*HOW TO COMPLETE THIS TASK:*
Copy verbatim the block of lines in the entries below whose first line contains "fikantesten Aspekte beim" and whose last line contains "rofitieren.". Leave out all other lines.

*DATA FOR ANALYSIS:*
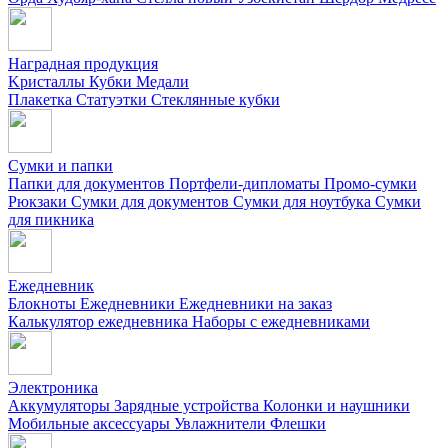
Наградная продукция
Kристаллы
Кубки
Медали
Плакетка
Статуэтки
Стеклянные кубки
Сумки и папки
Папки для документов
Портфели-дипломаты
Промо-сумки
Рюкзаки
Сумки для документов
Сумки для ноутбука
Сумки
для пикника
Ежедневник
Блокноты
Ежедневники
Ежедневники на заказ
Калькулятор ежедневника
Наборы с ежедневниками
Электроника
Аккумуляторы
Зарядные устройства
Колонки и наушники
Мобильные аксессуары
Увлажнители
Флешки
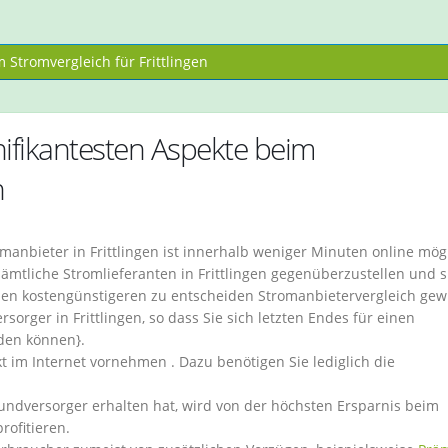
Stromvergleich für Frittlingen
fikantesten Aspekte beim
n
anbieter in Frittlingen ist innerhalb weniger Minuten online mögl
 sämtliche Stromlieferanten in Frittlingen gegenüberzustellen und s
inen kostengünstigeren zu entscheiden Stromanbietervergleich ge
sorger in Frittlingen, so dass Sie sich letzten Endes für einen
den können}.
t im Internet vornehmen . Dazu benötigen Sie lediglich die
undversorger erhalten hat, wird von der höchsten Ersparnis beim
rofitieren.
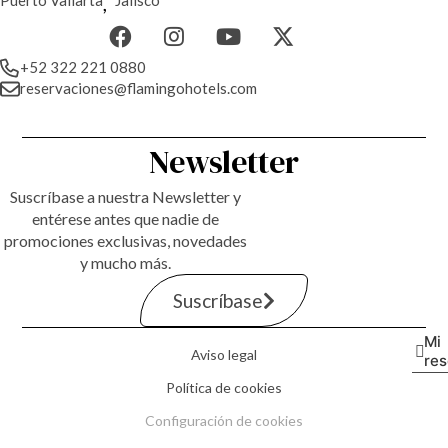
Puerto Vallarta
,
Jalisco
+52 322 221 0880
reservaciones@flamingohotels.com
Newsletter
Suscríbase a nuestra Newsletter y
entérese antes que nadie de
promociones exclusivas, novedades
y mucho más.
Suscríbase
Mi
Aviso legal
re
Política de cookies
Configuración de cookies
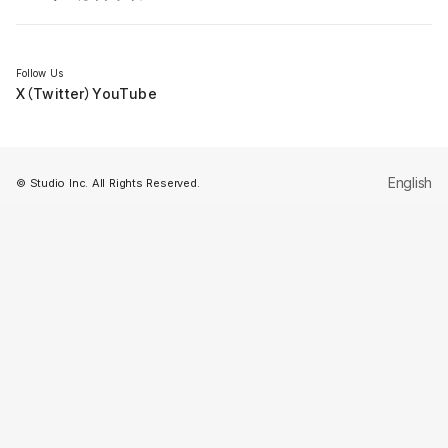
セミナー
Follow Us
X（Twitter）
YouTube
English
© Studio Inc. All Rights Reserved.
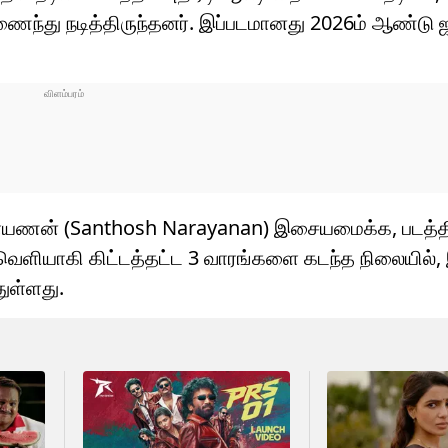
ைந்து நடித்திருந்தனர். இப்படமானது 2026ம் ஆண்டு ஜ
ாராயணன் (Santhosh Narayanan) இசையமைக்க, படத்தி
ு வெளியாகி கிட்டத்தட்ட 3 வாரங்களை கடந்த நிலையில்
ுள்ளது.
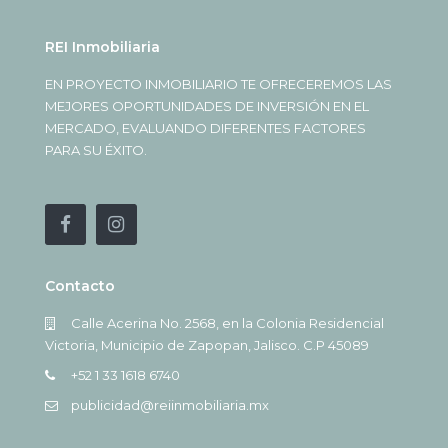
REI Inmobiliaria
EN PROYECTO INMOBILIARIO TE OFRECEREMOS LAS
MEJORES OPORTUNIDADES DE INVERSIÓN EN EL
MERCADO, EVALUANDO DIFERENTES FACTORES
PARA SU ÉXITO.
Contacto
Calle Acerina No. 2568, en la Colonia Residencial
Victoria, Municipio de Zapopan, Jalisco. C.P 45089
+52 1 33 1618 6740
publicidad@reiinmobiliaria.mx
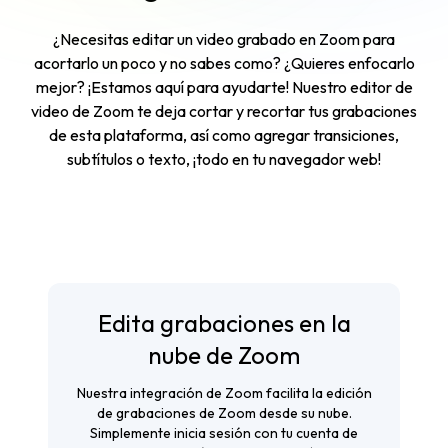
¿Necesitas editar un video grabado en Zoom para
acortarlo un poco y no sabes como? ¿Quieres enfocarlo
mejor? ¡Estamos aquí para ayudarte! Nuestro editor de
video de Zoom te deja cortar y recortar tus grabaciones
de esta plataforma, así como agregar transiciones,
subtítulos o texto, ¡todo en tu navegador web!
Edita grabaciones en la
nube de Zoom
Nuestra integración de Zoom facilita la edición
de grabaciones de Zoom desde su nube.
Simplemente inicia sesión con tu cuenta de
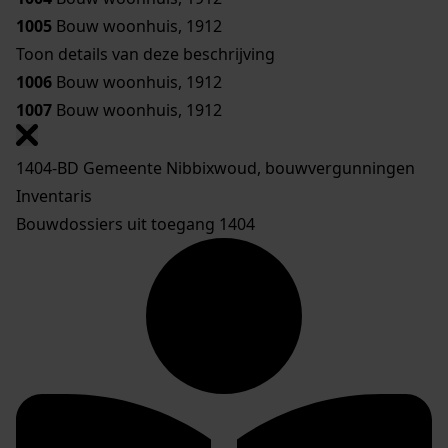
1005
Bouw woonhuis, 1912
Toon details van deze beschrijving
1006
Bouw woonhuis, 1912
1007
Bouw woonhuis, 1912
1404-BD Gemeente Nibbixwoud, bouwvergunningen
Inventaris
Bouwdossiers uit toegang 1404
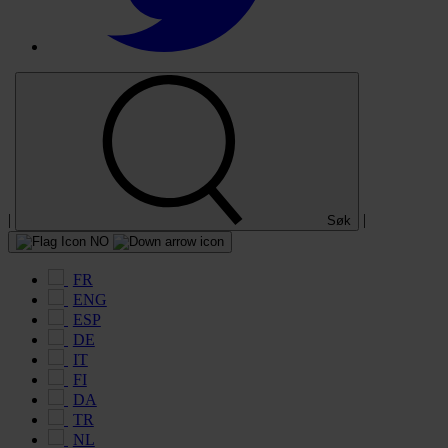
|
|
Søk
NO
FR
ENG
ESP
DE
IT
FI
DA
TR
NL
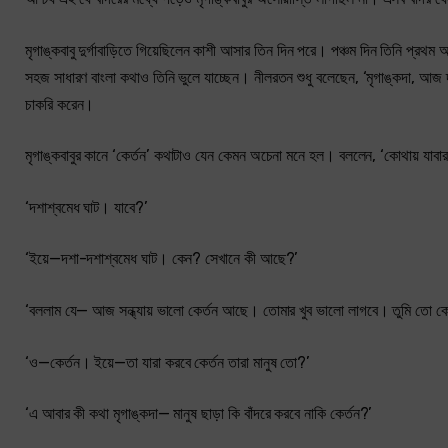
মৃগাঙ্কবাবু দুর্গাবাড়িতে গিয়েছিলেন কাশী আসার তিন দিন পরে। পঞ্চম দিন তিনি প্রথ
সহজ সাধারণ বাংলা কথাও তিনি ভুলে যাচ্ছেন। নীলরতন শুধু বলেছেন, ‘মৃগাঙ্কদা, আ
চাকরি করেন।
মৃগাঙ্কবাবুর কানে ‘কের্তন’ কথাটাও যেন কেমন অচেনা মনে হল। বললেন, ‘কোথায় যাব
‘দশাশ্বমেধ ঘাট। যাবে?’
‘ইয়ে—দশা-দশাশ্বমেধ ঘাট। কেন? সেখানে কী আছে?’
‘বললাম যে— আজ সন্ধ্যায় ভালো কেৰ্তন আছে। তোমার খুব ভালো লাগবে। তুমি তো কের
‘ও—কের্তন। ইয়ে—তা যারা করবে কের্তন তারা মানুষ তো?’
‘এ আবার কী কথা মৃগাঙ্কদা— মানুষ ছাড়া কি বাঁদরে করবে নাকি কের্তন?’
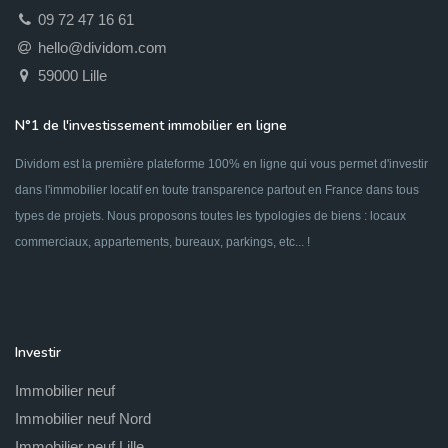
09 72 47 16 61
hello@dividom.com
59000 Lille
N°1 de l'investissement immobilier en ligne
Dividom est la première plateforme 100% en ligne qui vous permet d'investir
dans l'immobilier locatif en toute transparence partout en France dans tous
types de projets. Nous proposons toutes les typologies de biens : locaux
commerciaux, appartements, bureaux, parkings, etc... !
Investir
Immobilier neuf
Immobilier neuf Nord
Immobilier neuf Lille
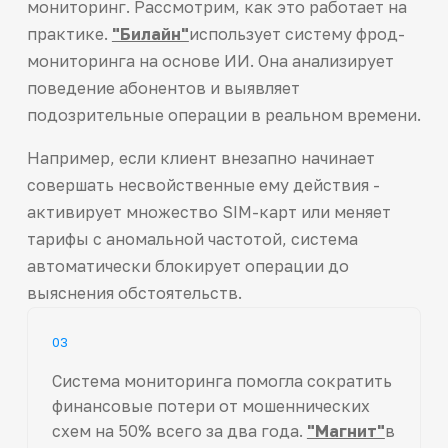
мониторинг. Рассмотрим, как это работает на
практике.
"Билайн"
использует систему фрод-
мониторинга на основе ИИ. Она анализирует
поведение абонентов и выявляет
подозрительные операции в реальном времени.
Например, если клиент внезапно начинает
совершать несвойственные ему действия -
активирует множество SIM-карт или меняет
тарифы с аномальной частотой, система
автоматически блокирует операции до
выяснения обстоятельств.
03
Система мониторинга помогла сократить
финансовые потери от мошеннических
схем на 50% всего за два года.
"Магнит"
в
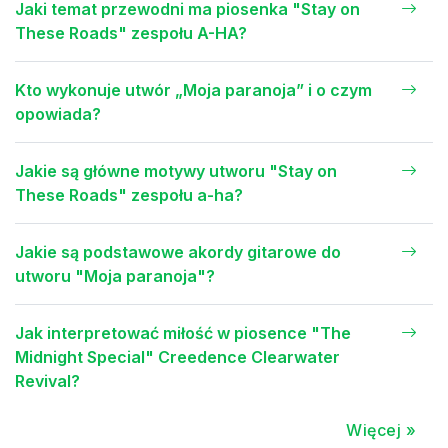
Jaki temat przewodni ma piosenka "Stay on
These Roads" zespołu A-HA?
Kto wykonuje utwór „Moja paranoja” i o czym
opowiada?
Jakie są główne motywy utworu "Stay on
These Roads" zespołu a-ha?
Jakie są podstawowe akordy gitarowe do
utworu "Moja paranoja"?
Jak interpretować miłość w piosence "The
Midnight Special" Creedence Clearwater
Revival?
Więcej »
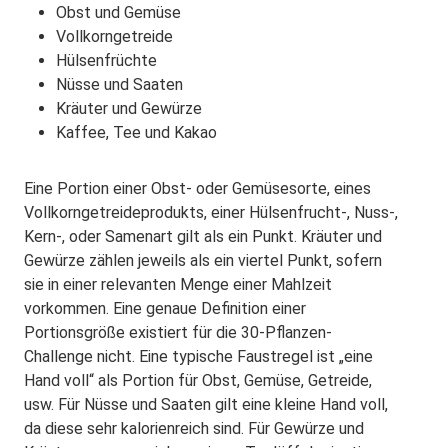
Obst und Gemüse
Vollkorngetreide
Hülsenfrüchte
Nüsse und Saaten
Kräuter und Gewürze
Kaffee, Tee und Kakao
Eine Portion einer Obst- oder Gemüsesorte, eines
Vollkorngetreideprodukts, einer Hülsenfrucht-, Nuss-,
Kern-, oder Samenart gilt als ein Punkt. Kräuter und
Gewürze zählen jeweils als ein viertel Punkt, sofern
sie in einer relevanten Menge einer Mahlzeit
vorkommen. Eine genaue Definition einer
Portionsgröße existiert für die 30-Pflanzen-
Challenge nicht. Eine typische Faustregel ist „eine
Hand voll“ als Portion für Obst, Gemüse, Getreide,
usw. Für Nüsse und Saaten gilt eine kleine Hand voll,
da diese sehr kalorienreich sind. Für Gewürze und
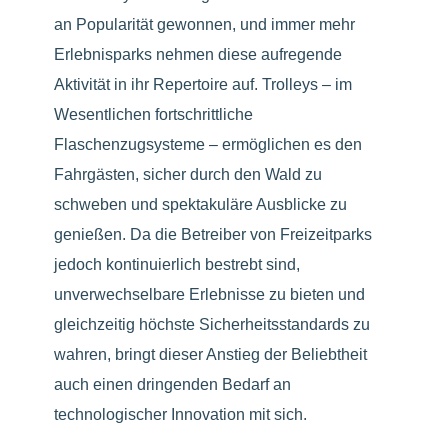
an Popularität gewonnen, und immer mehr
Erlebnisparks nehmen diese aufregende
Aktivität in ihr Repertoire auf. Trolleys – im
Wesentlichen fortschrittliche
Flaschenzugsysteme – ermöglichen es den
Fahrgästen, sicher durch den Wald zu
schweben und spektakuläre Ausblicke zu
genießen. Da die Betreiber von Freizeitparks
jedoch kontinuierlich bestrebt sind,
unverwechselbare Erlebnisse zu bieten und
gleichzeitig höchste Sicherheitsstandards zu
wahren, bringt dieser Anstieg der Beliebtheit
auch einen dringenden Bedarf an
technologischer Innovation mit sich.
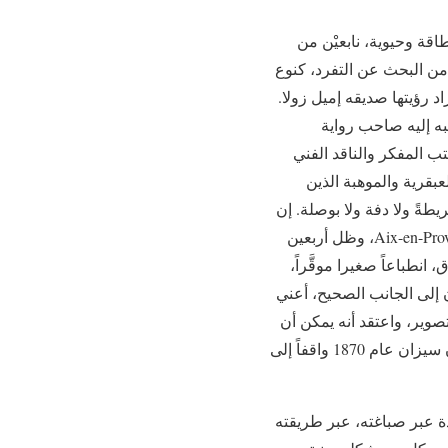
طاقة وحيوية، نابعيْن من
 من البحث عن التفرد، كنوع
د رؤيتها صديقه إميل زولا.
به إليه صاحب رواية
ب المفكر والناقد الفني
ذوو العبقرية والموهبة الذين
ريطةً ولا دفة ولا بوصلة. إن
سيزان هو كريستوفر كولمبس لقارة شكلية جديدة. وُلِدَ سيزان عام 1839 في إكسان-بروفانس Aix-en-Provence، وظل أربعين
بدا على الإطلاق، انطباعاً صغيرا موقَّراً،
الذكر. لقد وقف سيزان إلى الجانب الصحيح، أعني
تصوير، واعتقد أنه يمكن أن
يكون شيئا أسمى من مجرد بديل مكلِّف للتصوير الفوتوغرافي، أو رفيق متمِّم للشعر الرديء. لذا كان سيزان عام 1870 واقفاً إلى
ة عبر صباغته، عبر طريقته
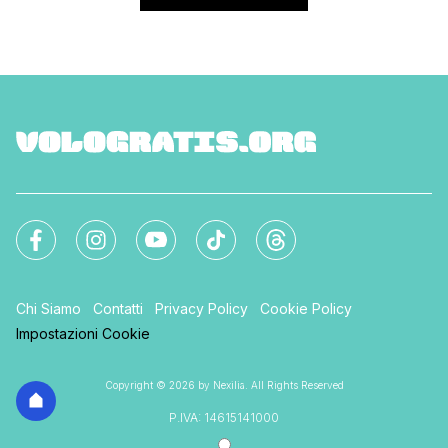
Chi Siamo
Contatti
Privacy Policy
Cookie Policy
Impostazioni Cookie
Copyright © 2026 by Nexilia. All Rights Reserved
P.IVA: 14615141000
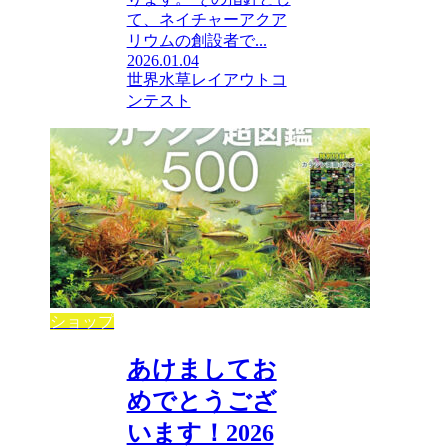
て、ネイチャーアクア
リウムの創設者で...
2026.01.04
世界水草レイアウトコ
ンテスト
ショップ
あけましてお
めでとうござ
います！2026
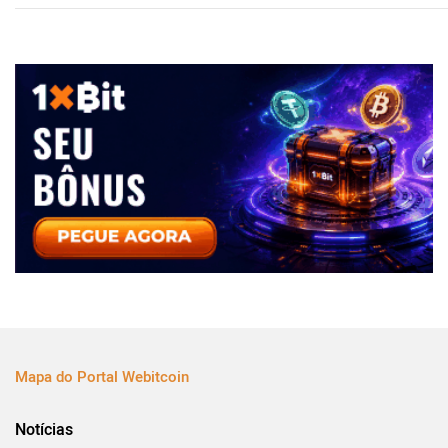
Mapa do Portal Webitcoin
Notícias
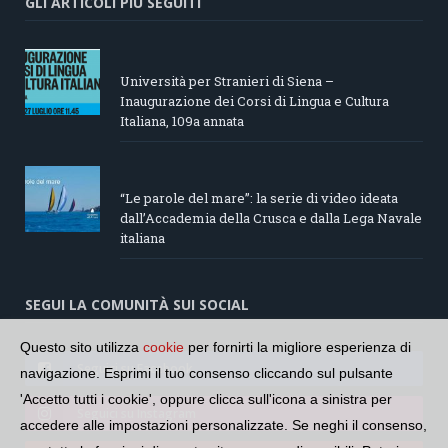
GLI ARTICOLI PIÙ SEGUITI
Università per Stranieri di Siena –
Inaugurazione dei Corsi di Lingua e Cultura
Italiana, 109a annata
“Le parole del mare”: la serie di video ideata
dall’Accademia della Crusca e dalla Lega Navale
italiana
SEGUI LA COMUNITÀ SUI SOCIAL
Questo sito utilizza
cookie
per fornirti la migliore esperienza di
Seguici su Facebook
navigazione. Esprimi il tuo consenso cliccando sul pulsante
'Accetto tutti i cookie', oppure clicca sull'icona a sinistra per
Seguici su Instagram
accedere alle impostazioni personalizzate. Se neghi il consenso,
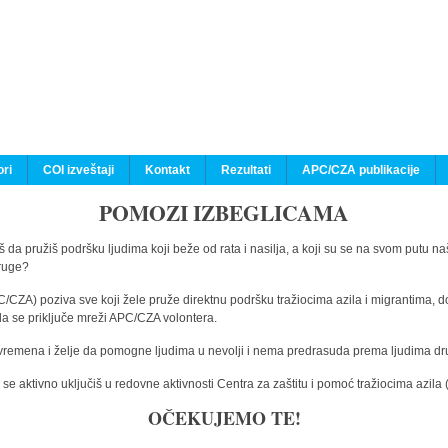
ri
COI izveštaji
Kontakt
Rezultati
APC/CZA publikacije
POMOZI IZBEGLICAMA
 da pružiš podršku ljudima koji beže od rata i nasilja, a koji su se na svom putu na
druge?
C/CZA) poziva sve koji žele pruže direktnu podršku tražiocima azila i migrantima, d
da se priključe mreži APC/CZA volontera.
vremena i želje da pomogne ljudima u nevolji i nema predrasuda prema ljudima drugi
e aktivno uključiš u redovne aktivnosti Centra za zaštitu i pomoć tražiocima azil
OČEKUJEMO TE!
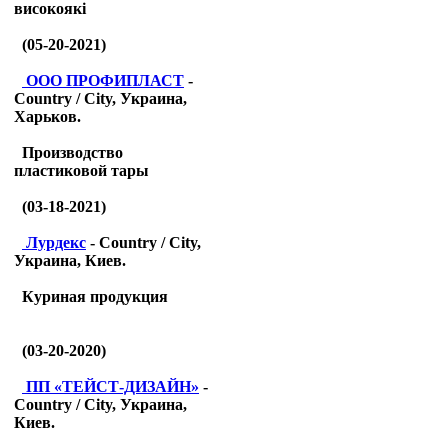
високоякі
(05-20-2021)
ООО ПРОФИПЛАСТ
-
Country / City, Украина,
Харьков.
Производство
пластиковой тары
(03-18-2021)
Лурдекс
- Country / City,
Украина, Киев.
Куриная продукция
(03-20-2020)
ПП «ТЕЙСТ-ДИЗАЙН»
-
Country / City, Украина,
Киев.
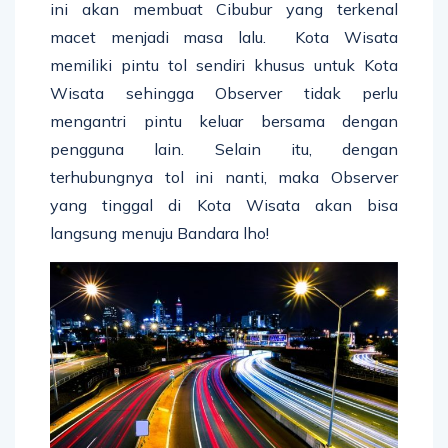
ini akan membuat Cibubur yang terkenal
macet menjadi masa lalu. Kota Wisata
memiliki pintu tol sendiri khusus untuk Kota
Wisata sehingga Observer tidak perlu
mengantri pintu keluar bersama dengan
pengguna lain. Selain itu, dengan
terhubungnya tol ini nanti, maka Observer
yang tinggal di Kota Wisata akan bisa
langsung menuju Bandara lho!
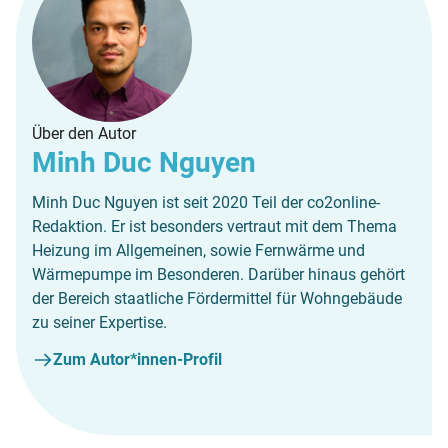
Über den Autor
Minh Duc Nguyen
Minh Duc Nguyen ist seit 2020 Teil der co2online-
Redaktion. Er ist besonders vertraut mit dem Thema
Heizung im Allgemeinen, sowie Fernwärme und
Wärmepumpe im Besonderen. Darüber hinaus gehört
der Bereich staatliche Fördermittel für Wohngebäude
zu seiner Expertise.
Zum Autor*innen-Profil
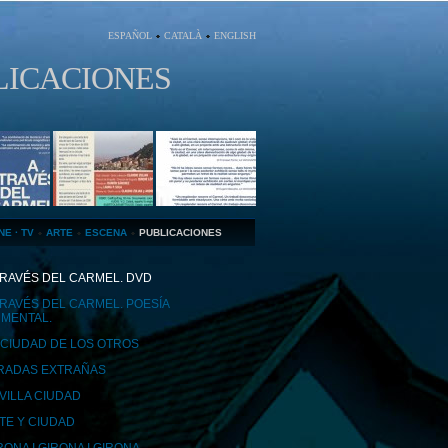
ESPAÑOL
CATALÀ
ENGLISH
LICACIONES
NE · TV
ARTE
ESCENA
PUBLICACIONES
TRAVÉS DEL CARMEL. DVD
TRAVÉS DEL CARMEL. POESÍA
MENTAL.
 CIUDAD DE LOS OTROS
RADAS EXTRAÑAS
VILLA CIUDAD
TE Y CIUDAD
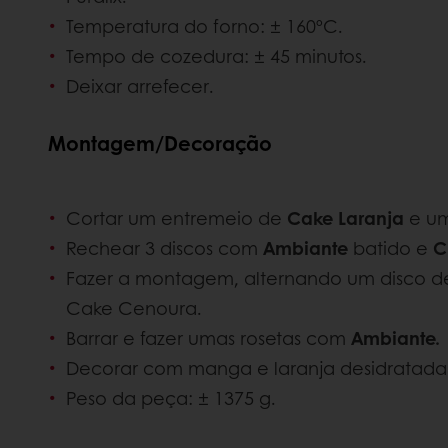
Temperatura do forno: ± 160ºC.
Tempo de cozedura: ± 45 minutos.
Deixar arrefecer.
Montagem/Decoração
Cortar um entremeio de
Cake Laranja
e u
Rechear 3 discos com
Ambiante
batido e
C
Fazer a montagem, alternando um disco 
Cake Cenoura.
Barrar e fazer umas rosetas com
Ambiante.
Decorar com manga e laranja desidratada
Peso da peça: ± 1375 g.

*RESULT:*
fikantesten Aspekte beim
n
anbieter in Frittlingen ist innerhalb weniger Minuten online mögl
 sämtliche Stromlieferanten in Frittlingen gegenüberzustellen und s
inen kostengünstigeren zu entscheiden Stromanbietervergleich ge
sorger in Frittlingen, so dass Sie sich letzten Endes für einen
den können}.
t im Internet vornehmen . Dazu benötigen Sie lediglich die
undversorger erhalten hat, wird von der höchsten Ersparnis beim
rofitieren.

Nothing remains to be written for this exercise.